The logical thing to do is turn the situation around. How would I have handled it if I’d been her? I wouldn’t have lied, I know that much; not because I’m so deeply dedicated to the truth, but because a lie has never slipped from my lips that hasn’t been found out. In the same way, I’ve never been mean-spirited or passed gossip without it coming back to sting me. 

So, I wouldn’t lie. Instead, I would decline the invitation in a thoughtful way. 

“Thanks for asking,” I would say. “But you know how busy David is, so we’ve decided to make it a quiet day.”
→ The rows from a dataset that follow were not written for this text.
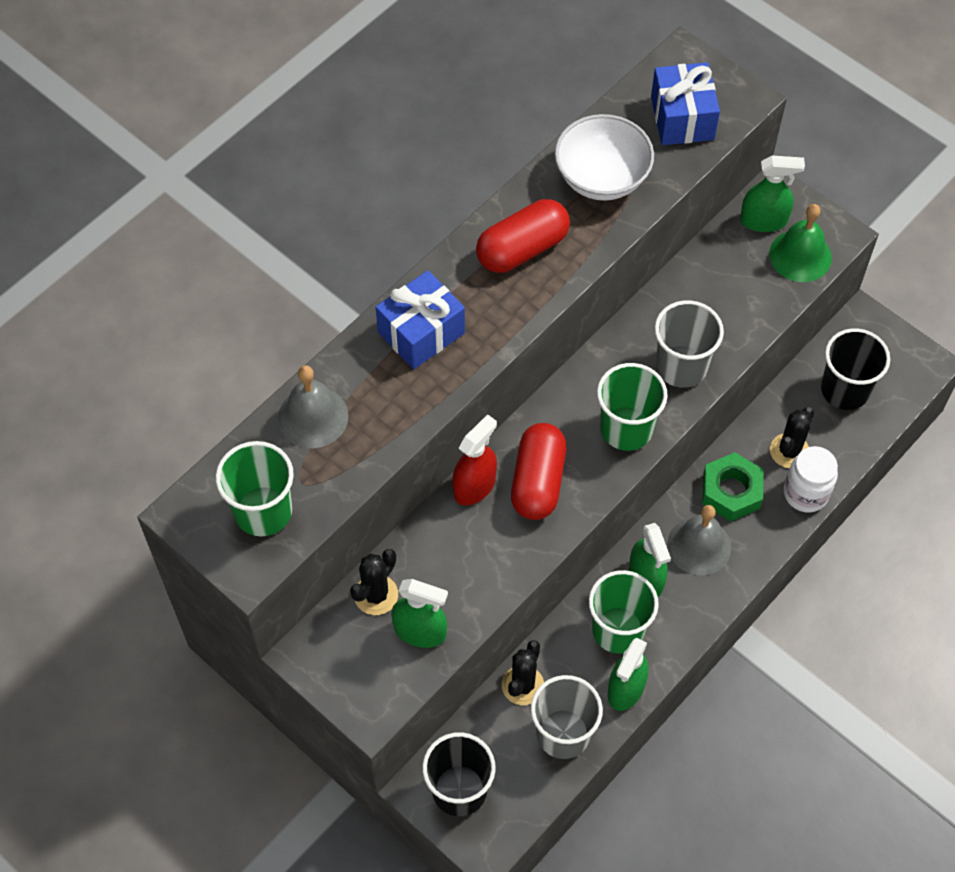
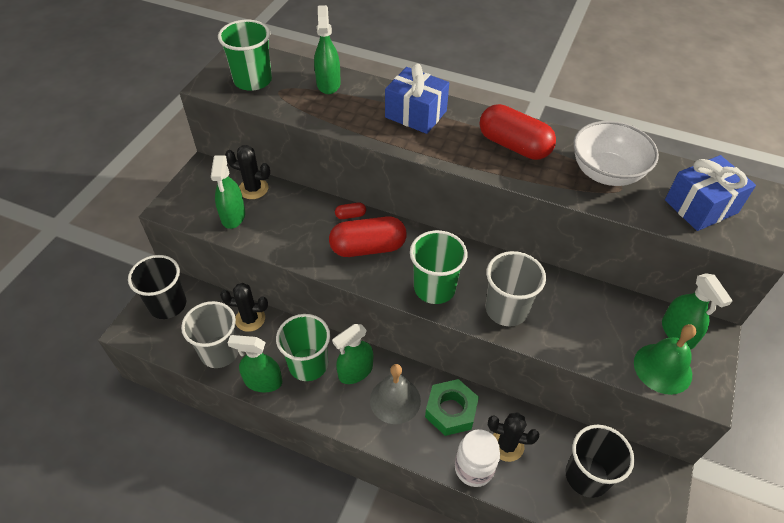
camera: 70 degrees right, 10 degrees down
(313, 417) = (328, 84): grey bell -> green spray bottle
(474, 486) = (350, 215): red spray bottle -> red capsule

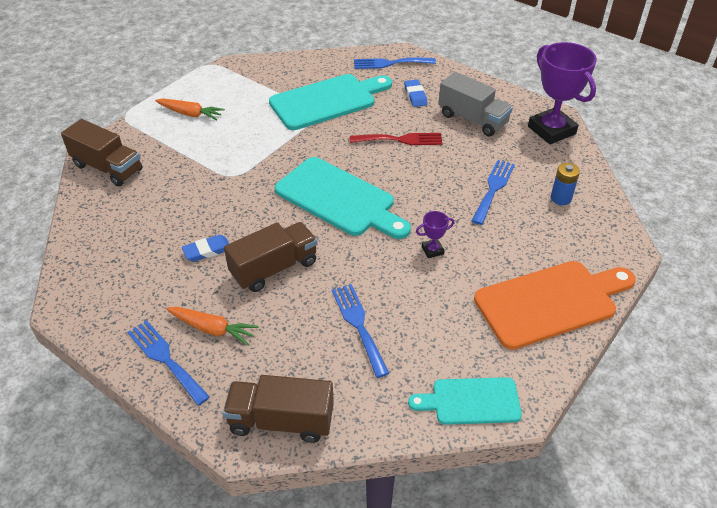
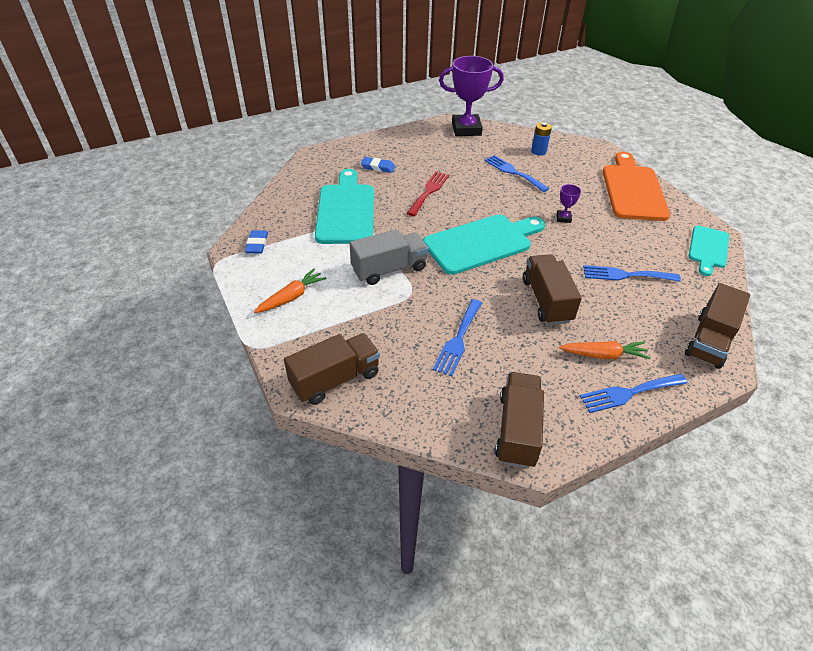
camera: 65 degrees left, 0 degrees up
(89, 287) = (517, 430): none -> brown truck
(207, 250) = (505, 335): blue eraser -> blue eraser (257, 244)
(212, 329) = (603, 355): orange carrot -> orange carrot turned 45 degrees clockwise
(390, 63) = (322, 164): blue fork -> blue fork (458, 340)
(472, 119) = (429, 153): grey truck -> grey truck (389, 269)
Standing behind the solid wall of David’s volunteerism is one of my tactics. Master Gardeners, church vestry, Habitat for Humanity; and he doesn’t just show up now and then to dig a hole or swing a hammer. He puts in hours of labor every day in addition to being on the boards. His involvement in good works covers all sorts of slothfulness on my part. Oh dear. Is this a form of duplicity? I fear it is! Like the stars, my infractions are too numerous to count.

Back to awkward situations, interaction, and hurt feelings: I admit that, inadvertently and in trying to be amusing when I’m not, I hurt others’ feelings on pretty much a daily basis. The only way I can avoid it is to never go anywhere and never speak. 

On the other hand, it seems that, in the name of being liked and presenting the world with a kind heart, we’re all so careful with one another that every instruction or diverse preference is couched and delivered so tactfully that often communication is blurred and progress is reversed. Rather than ideas and opinions being clearly stated, they’re packed in clouds, placed gently on calm seas, and set afloat in the hope that someone will see through the fluffiness. If you doubt this exaggerated sensitivity you need to come to our church when the congregation is decorating the Christmas tree. The sugary agreeability is so prevalent that gumdrops form in the air. 

It’s all very frustrating to a forthright woman with a sharp tongue.

David and the hummingbirds really like this firecracker plant.

David and the hummingbirds really like this firecracker plant.

Just another view of our back deck. David has a green thumb.

Just another view of our back deck. David has a green thumb.

The ginger goes crazy every year. It’s been in the local gardening magazine!

The ginger goes crazy every year. It’s been in the local gardening magazine!